Two Nations Seem Confident Agreement Will Be Signed

NO WRITER ATTRIBUTED

GENEVA--The United States and Soviet Union ended three days of pre-summit talks yesterday with both sides appearing confident that a treaty scrapping intermediate-range nuclear weapons will be ready for signing next month.

President Reagan and Mikhail S. Gorbachev are scheduled to hold the summit in Washington December 7-10.

"A great deal of progress has been made over the past three days," an American source said. He described the talks as "very good and positive."

Negotiators ended the sessions "with a great deal of work having been accomplished, as agreed at the October 30 meeting" between Secretary of State George P. Shultz and Eduard A. Shevardnadze, the Soviet foreign minister, the source said.

After that meeting, the two governments announced the summit plans and said the medium-range treaty would be signed. They also said Reagan and the Soviet leader hoped for another summit in 1988 at which they could sign an agreement on reducing long-range nuclear forces by 50 percent.

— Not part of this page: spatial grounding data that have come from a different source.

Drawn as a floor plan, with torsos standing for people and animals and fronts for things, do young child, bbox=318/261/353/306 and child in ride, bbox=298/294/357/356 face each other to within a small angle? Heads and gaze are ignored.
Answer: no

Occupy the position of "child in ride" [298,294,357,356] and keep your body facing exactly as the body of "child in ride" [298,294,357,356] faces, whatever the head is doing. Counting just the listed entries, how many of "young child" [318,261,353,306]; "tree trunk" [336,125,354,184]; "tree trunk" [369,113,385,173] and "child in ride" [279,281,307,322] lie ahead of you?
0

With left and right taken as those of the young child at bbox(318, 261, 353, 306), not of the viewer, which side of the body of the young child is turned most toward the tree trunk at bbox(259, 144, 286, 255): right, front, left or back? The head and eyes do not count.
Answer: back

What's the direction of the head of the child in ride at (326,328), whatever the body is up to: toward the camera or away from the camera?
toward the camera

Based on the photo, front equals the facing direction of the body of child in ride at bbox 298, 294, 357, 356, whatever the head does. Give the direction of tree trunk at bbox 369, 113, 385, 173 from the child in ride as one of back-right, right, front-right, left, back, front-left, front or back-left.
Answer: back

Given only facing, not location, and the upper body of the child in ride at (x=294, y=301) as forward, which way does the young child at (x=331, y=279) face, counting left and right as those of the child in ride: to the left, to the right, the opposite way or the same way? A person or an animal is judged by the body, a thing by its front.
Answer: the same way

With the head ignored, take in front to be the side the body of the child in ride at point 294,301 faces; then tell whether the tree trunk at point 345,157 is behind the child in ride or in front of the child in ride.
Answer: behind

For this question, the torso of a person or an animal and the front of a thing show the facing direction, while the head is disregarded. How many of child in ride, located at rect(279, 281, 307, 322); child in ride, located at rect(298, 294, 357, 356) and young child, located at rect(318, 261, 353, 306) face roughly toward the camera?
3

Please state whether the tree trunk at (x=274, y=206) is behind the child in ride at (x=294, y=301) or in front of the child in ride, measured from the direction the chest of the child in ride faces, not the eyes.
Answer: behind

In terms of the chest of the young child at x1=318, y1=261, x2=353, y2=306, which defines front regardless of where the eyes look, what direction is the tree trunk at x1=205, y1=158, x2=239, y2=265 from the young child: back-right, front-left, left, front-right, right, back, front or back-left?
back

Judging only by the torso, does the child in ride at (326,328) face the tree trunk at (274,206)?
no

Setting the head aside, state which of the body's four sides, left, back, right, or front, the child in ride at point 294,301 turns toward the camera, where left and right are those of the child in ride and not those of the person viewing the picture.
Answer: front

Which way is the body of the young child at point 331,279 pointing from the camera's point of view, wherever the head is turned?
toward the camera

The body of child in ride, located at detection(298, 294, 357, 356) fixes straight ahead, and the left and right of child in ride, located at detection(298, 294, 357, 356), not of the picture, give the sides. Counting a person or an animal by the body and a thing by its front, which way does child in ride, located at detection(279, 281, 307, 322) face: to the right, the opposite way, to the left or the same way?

Yuli Vorontsov, chief Soviet negotiator, said in a Soviet television interview that work on the intermediate-range treaty should be completed by November 23.

A report of the interview by Tass, the official Soviet news agency, quoted Vorontsov as saying several difficulties arose late in negotiation. He said American delegates proposed that the warheads, guidance systems and rocket motors from its cruise missiles be kept intact when the missiles were destroyed.

"We asked the Americans what they are proposing to destroy and this turned out to be the missiles' casing and wings," he said, according to the Tass report. "This is, of course, not serious and we shall press for a real destruction of these missiles."

An arrangement was worked out for observers to watch destruction of missiles, but a snag developed over "artificial issues" about verification raised by the United States, Vorontsov said.

"We think we shall be able to persuade the American side to remove these artificial issues and that the treaty will be prepared for signing in time," he added.

The Tass report did not make clear why Vorontsov mentioned November 23 as the target date. U.S. officials have said Shultz and Shevardnadze might hold another meeting before November 26, Thanksgiving, if problems with the treaty remain.

Yesterday was devoted to two discussions of regional issues between Vorontsov, who is the first deputy Soviet foreign minister, and Michael Armacost, U.S. assistant secretary of state.

The American source would not give details. He said Kampelman and Armacost planned to return to Washington on Wednesday and would not hold a news conference in Geneva.

A senior official in Washington has said no breakthrough on Afghanistan is likely at the summit. But Gennady Gerasimov, chief spokesman of the Soviet Foreign Ministry, indicated the Kremlin wants out of its eight-year old military involvement.